Find the line containing "roll_deg: +3.2" in the data below, then output that line and each one after it exactly, with nothing else.

Records from a collection
◇ ◇ ◇ ◇ ◇ ◇ ◇

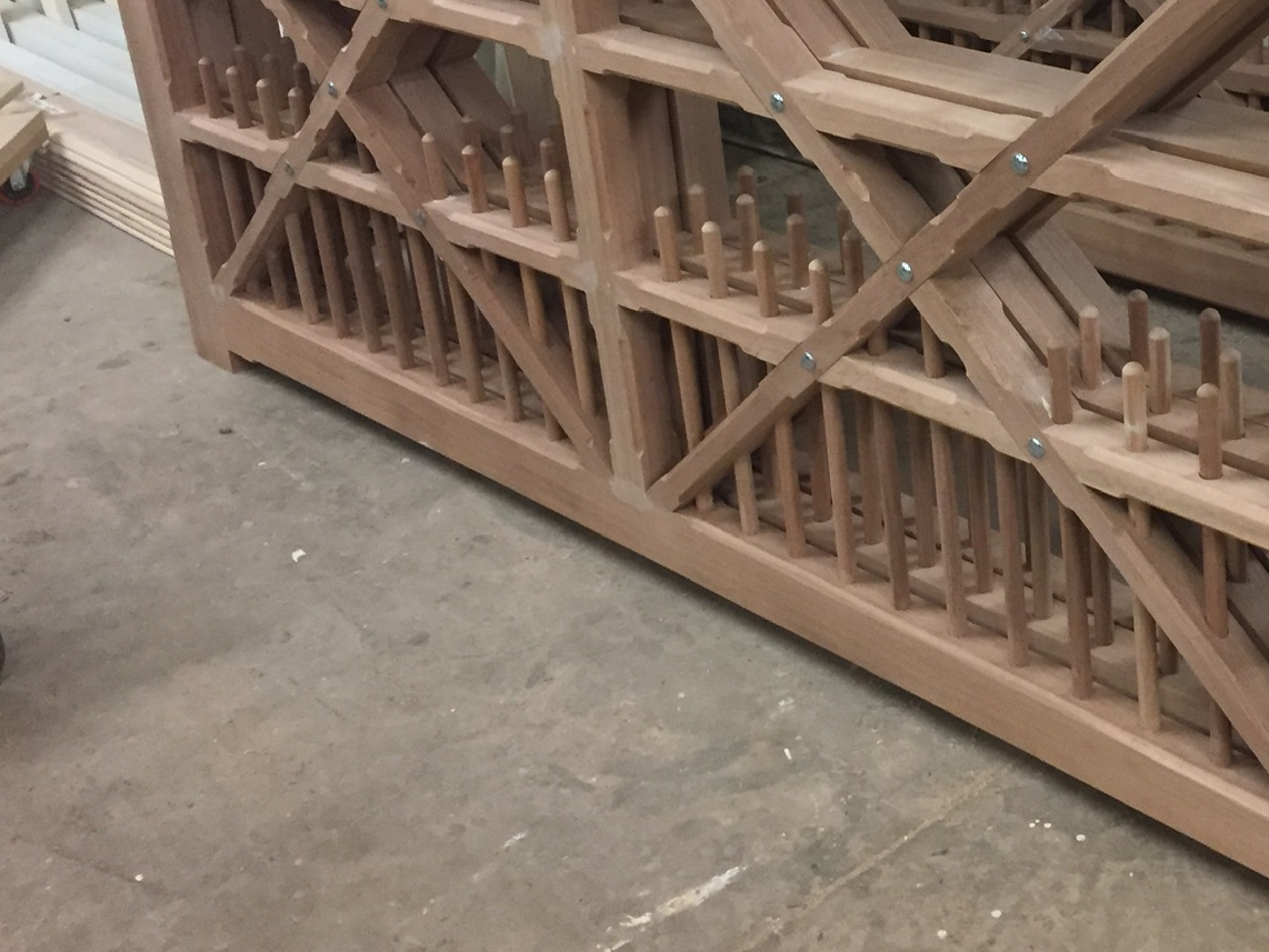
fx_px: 1907
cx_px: 1098
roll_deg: +3.2
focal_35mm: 52
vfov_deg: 27.5
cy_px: 189
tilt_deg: -20.4
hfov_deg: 35.1
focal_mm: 4.15
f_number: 2.2
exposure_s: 1/20
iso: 250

◇ ◇ ◇ ◇ ◇ ◇ ◇

Written reply:
roll_deg: +3.2
focal_35mm: 52
vfov_deg: 27.5
cy_px: 189
tilt_deg: -20.4
hfov_deg: 35.1
focal_mm: 4.15
f_number: 2.2
exposure_s: 1/20
iso: 250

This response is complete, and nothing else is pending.